Years since modernisation
 
We might expect a recently modernised cinema to be more popular, other things being equal, and so to have higher seat utilisation rates. The variable MOD was used to capture this effect. It must be noted, however, that this variable will not show the impact of a brand new cinema, since no recent improvement is recorded in this case.
 
 
A Two Week Sample
 
The data set
 
We have data on a variety of screen and cinema characteristics, as described above, from 11 European countries, taken from a one week sample period.
 
Some of the observations were inconsistent and were dropped from the sample. A further number of observations has weekly performance figures that did not seem realistic. We reduced the sample further to include those observations with a weekly performance figure of 35 performances per week. The sample size was 928.
 
We dealt with the effect of the number of screens in two ways. The first was to simply include the logarithm of the number of screens. The coefficient gives us an elasticity, but as the variable is bound between 1 and 14 we ought to be careful in interpreting that coefficient. The second method was to treat 1-2 screens as a base and include two dummies, MD1 for 3 or more screens and MD2 for 8 screens or more.
 
 
Results
 
Using admissions per screen as the dependent variable, we obtained the results shown below.

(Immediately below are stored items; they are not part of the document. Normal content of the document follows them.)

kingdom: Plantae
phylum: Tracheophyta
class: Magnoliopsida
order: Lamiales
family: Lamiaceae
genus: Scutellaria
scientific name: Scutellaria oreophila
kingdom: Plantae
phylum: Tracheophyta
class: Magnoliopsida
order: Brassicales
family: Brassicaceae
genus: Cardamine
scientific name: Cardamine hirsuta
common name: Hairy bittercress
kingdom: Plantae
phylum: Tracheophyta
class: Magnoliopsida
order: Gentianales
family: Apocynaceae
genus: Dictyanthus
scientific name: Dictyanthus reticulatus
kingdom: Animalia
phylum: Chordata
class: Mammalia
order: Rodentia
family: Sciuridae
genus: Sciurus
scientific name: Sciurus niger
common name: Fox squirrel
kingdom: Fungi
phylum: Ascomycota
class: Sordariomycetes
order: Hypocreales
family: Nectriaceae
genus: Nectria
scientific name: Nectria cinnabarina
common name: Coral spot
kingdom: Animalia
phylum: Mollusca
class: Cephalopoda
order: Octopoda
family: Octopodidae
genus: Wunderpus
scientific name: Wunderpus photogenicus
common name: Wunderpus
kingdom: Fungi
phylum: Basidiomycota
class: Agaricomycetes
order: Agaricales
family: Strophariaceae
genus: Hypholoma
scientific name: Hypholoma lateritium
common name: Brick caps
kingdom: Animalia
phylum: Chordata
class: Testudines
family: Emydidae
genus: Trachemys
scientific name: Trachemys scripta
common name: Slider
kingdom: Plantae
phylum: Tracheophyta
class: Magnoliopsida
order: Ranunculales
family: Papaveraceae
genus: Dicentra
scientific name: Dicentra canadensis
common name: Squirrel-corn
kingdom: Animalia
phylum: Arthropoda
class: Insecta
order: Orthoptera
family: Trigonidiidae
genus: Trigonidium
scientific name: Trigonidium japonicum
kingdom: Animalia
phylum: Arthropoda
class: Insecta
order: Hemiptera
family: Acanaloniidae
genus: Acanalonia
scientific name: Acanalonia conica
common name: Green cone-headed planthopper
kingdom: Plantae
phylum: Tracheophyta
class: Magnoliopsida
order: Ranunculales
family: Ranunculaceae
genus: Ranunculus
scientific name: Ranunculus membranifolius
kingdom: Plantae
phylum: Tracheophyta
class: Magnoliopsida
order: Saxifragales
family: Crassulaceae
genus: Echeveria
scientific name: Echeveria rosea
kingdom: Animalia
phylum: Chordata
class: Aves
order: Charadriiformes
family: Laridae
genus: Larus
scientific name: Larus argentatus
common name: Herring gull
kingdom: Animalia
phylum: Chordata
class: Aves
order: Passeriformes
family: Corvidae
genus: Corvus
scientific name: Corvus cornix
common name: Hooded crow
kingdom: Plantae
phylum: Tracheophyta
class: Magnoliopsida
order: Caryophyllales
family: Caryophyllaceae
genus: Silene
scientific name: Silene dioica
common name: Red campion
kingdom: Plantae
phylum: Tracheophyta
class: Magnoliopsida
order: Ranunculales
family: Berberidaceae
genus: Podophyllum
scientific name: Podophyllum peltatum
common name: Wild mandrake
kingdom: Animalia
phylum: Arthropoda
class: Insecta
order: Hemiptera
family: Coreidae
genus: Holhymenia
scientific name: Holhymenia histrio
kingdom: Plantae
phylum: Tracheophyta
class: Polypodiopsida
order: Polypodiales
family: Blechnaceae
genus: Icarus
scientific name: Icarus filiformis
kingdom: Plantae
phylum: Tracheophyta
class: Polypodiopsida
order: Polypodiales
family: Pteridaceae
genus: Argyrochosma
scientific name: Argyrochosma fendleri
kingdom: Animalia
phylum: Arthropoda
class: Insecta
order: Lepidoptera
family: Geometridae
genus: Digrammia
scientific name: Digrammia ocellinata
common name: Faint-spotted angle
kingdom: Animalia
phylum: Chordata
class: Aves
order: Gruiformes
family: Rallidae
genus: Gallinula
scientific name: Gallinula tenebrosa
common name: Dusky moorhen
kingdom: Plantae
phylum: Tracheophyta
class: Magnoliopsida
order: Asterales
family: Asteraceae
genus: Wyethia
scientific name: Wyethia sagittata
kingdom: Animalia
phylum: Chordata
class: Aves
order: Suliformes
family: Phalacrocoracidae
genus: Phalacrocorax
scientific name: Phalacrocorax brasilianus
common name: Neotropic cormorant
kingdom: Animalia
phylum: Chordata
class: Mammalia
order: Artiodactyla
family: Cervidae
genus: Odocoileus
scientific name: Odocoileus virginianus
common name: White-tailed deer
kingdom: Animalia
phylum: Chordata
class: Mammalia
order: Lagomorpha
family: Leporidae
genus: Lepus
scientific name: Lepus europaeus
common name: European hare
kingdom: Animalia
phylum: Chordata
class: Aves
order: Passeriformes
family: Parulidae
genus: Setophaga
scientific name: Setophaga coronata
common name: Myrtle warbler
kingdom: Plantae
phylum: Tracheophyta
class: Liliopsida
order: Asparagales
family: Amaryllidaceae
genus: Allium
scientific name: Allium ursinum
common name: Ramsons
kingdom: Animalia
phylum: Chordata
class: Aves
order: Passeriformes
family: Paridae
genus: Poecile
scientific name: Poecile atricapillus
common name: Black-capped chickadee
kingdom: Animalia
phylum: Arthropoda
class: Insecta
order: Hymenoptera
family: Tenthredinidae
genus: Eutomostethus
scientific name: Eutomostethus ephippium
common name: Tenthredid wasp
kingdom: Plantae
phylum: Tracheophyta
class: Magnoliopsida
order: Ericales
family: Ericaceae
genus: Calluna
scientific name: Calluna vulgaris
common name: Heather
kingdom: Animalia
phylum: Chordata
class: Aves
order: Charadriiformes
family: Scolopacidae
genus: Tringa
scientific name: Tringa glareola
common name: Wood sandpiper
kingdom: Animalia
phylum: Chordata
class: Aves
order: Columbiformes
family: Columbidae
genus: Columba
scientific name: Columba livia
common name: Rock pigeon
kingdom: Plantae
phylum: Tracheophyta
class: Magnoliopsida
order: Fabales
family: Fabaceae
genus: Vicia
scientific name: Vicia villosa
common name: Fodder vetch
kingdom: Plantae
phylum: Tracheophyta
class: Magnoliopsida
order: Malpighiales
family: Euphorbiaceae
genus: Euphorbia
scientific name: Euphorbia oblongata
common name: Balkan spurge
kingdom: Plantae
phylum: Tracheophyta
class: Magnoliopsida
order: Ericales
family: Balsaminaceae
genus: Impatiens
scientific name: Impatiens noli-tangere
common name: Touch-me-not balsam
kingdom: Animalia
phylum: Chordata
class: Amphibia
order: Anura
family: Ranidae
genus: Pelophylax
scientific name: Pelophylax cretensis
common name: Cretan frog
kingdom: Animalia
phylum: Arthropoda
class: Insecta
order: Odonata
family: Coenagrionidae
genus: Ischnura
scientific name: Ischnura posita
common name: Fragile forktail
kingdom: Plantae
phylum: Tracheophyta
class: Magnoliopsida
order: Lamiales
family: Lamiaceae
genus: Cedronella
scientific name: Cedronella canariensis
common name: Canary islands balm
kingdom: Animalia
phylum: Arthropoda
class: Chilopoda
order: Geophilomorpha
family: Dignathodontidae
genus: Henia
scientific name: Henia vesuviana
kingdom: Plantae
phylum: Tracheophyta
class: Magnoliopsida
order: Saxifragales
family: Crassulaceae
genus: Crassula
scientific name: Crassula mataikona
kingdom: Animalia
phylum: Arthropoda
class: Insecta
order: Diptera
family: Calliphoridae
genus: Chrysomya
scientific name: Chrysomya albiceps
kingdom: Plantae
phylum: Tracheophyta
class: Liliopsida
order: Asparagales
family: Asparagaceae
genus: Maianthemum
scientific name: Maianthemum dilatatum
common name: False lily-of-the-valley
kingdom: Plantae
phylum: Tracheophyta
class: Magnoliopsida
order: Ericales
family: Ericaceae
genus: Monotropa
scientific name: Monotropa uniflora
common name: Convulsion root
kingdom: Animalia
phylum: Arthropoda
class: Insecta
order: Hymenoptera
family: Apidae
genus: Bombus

The LM test for functional form was passed but the test for heteroscedasticity failed. The t-statistics were then corrected using Whites heteroscedasticity consistent standard errors. Table 33 is based on 928 observations and uses the logarithm of screens.
 

Table 33: 
Results of Small Sample Using Ln of Screens 
Variable
Co-efficient
T-statistic
Constant
-1.309
-9.331
Ln (Sc)
.204
5.065
Ln (Performance)
.790
16.526
C4
.337
4.461
C5
-.193
-2.306
C8
.643
3.883
C11
-.198
-2.153
PP6
.325
4.653
PR4
.333
2.183
PR7
.238
2.606
PK2
.130
2.457
Ln (MOD)
-.093
-2.903
R2=.404 Adjusted R2= .397 Standard Error= .728
   
Table 34: 
Results of the Regression with larger sample, and Multiplex Dummy 
Variable
Coefficient
T-statistic
Constant
-1.303
-9.434
3+ screens
0.190
3.076
6+ screens
-0.90
-0.827
8+ screens
0.692
3.565
Ln(performances)
0.821
17.281
C4
0.239
3.232
C5
-0.189
-2.392
C8
0.619
3.829
C11
-0.283
-3.049
PP6
0.273
3.911
PR6
0.216
2.480
PK2
0.122
1.500
Ln(modernisation)
-0.094
-2.995
R2 = .413
Adjusted R2 = .405
Standard Error = .726
 
Table 34 shows the results of using the larger sample with a cut off of 45 weekly performances and uses the multiplex dummy variables instead of the logarithm for screens.
 
The coefficients for the 3+ and 8+ screen dummies are clear evidence for the beneficial effects of multiple screens, and the "multiplex" effect for cinemas with 8 or more screens. The 3+ dummy says that capacity utilisation is significantly higher in cinemas with 3 or more screens. The 8+ dummy says that there is a benefit from having 8 or more screens, over and above the benefit of having more than 2 screens. The 6+ dummy is, however, not significant. The "multiplex" effect kicks in only with 8 or more screens, not with 6 or 7.